-- Stated exercise --
Switch "developed" to "processed" in the stretch of material from its start through the line containing "white balance: red 0.984, blue 1.059". Write that stretch out again with nothing else changed.

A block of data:
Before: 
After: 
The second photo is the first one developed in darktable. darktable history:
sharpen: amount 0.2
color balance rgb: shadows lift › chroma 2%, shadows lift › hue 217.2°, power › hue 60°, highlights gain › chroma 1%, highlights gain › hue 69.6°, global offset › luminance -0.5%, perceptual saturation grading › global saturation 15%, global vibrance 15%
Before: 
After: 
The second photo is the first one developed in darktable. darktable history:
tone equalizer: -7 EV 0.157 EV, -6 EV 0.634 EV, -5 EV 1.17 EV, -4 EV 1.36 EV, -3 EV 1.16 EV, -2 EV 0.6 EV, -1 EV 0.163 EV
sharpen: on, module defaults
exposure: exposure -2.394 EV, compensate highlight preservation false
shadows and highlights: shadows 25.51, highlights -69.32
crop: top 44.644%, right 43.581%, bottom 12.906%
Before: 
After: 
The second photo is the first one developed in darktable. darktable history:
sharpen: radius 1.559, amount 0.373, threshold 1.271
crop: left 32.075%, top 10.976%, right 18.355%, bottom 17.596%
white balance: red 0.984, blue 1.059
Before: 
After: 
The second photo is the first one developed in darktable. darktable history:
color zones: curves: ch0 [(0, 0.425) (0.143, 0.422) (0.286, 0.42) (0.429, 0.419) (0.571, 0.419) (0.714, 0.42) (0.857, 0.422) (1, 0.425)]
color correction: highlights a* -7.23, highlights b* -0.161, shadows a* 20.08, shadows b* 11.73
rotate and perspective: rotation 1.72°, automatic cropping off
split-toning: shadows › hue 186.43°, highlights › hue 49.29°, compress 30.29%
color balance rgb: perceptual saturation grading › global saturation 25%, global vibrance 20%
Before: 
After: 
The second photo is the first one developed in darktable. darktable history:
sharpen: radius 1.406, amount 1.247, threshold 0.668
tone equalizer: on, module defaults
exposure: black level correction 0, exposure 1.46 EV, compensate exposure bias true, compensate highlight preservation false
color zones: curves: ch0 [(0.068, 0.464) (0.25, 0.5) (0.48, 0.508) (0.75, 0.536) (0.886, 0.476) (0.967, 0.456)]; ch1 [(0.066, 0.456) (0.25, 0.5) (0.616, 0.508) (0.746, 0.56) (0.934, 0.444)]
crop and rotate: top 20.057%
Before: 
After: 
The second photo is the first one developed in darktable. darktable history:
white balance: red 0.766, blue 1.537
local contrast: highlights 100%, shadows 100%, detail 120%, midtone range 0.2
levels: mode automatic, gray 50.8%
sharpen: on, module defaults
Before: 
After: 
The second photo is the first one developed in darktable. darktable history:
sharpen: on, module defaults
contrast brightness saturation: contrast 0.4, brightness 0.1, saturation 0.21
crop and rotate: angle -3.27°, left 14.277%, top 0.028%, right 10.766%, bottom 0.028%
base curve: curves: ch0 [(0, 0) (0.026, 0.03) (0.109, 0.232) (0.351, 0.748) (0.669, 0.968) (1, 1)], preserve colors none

-- Expected output --
Before: 
After: 
The second photo is the first one processed in darktable. darktable history:
sharpen: amount 0.2
color balance rgb: shadows lift › chroma 2%, shadows lift › hue 217.2°, power › hue 60°, highlights gain › chroma 1%, highlights gain › hue 69.6°, global offset › luminance -0.5%, perceptual saturation grading › global saturation 15%, global vibrance 15%
Before: 
After: 
The second photo is the first one processed in darktable. darktable history:
tone equalizer: -7 EV 0.157 EV, -6 EV 0.634 EV, -5 EV 1.17 EV, -4 EV 1.36 EV, -3 EV 1.16 EV, -2 EV 0.6 EV, -1 EV 0.163 EV
sharpen: on, module defaults
exposure: exposure -2.394 EV, compensate highlight preservation false
shadows and highlights: shadows 25.51, highlights -69.32
crop: top 44.644%, right 43.581%, bottom 12.906%
Before: 
After: 
The second photo is the first one processed in darktable. darktable history:
sharpen: radius 1.559, amount 0.373, threshold 1.271
crop: left 32.075%, top 10.976%, right 18.355%, bottom 17.596%
white balance: red 0.984, blue 1.059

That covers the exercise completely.